Member of the Singapore Parliament for Jalan Besar GRC
- In office 14 December 1986 – 18 October 2001
- Preceded by: Constituency established
- Succeeded by: PAP held

Personal details
- Born: Peh Chin Hua 1947 (age 78–79) Colony of Singapore
- Party: People's Action Party (1986-2015)
- Children: 3
- Education: Ai Tong School Nan Chiau High School River Valley High School The Chinese High School
- Alma mater: National University of Singapore (NUS)
- Profession: Entrepreneur Politician

= Peh Chin Hua =

Singaporean politician

Peh Chin Hua (born 1947) is a former Singaporean politician. A member of the governing People's Action Party (PAP), he served as a Member of Parliament (MP) for Jalan Besar Group Representation Constituency (GRC) between 1988 and 2001. He retired from politics in 2001.

==Political career==
Peh's career in public service spanned 25 years. He started out as the member of the Kim Seng Grassroots Organisation in 1973. He was appointed honorary secretary of the Kim Seng Community Centre Management Committee, and later served as the chairman of the Kim Seng Citizens' Consultative Committee.

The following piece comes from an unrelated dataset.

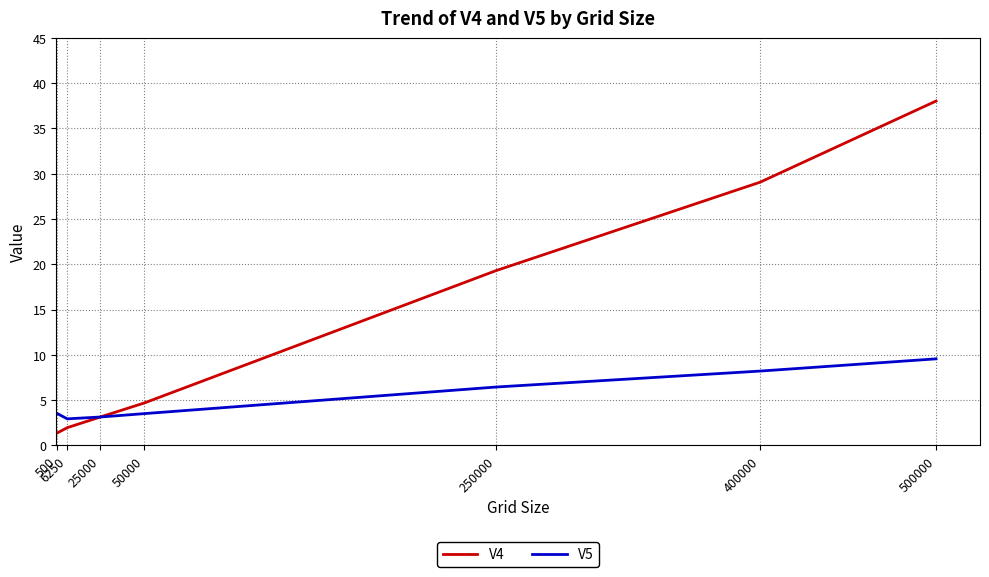

Rank the series at 250000 from highest to lowest value.

V4, V5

Peh was first elected to the Singapore Parliament in 1988, when he won the constituency seat for Geylang West in the Jalan Besar GRC with 62.68% of total votes cast. He was re-elected in 1991 without contest and in 1997 with a landslide win against the Singapore Democratic Party. He retired from politics on 3 November 2001.

==Business career==
Peh was the founder and executive chairman of Singapore's publicly listed Dragon Land Limited from 1992 to 2005, overseeing several real estate projects in various coastal cities in China. He is currently the executive chairman of White Group.

==Personal life==
Peh is an alumnus of the National University of Singapore, holding an Executive master's degree in business administration. He is also an alumnus of Nan Chiau High School, River Valley High School, and The Chinese High School. He is married with three children and four grandchildren.